The description is as follows:

- The first step is to read each file.

- Then, a pre-processing procedure is done on the result string by replacing the 'tab' and 'enter' characters and 
  removing all the punctuations from the whole file string.

- After these two steps, we will have two lists of individual words related to both files.

- To remove duplicate words in each list, we cast the list to set and generate a union set containing all the
  separate words in both files.

- The size of this set is m+n-k, in which m is the number of words in the first file, n is the number of words in 
  the second file, and k is the number of similar words in both files.

- As we are processing these words in the main loop, the order of the algorithm would be O(m+n-k).

- We also have a bag of the most common words in English that are declared at the beginning of the code as a final 
  list.

- In the main loop, as we detect the number of occurrences of each word existing in set_union_keys, we increment the
  value of each word by one and each common word by 0.1.

- At the end, we would have an embedding dictionary for each file that is a vector with a length of m+n-k, and each 
  element shows the weight of the word.

- Then, we normalize these values in dictionaries to make our comparison more reasonable. This is done by dividing 
  each value by the magnitude of a vector generated by all the weights of each word in the dictionary corresponding 
  to each file.

- For comparing these two embeddings, we use the equation |v1 - v2| / |v1 + v2| that varies between '0' and '1' for 
  the maximum similarity and the maximum difference, respectively.

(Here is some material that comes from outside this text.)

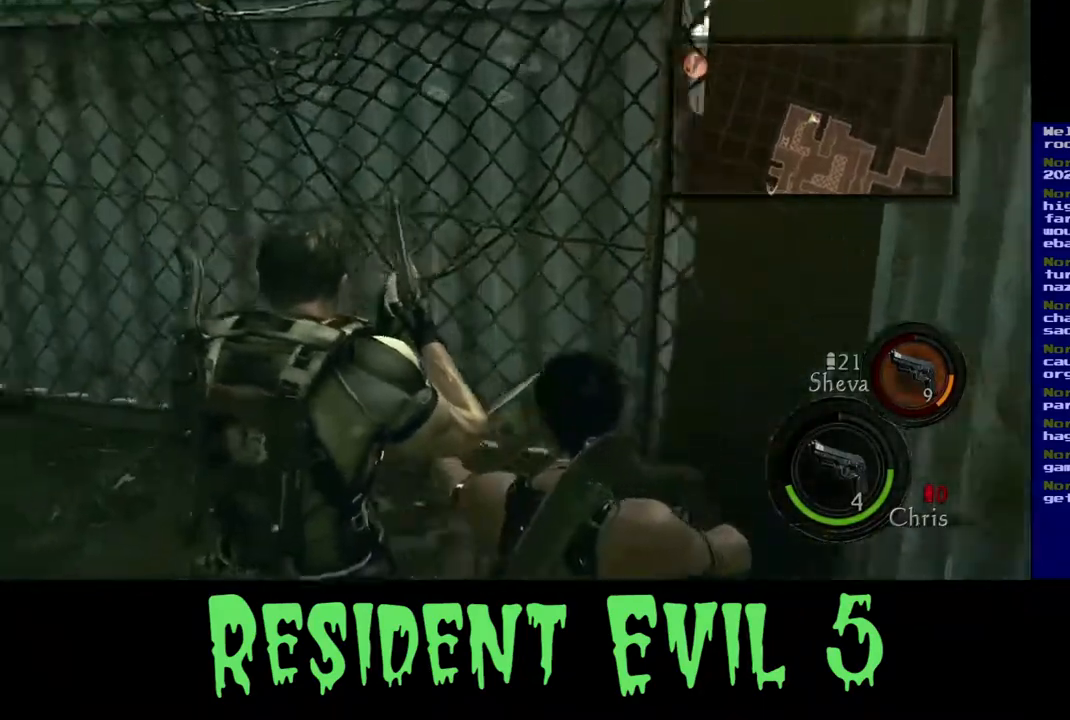
{"dt_ms": 500, "buttons": [], "left_stick": "up", "right_stick": "center", "events": [[83, "left_stick", "up-left"], [133, "right_stick", "up-left"], [233, "X", "up"], [417, "left_stick", "up"], [483, "right_stick", "center"]]}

- And for the decision-making, we compare the ratio we calculated with a default threshold of 0.5, which can be 
  changed regarding our needs.

- The output would be '1' if the ratio is less than the defined threshold of '0' if it is bigger than the threshold.
  If any exception occurs, the output would be '-1'.

- This code runs in less than one millisecond for almost all the provided sample test files.

- The accuracy in detecting plagiarism is 100% for the provided sample test files.

- The code is developed as it can be easily modified to meet OOP guidelines for better extension and maintenance.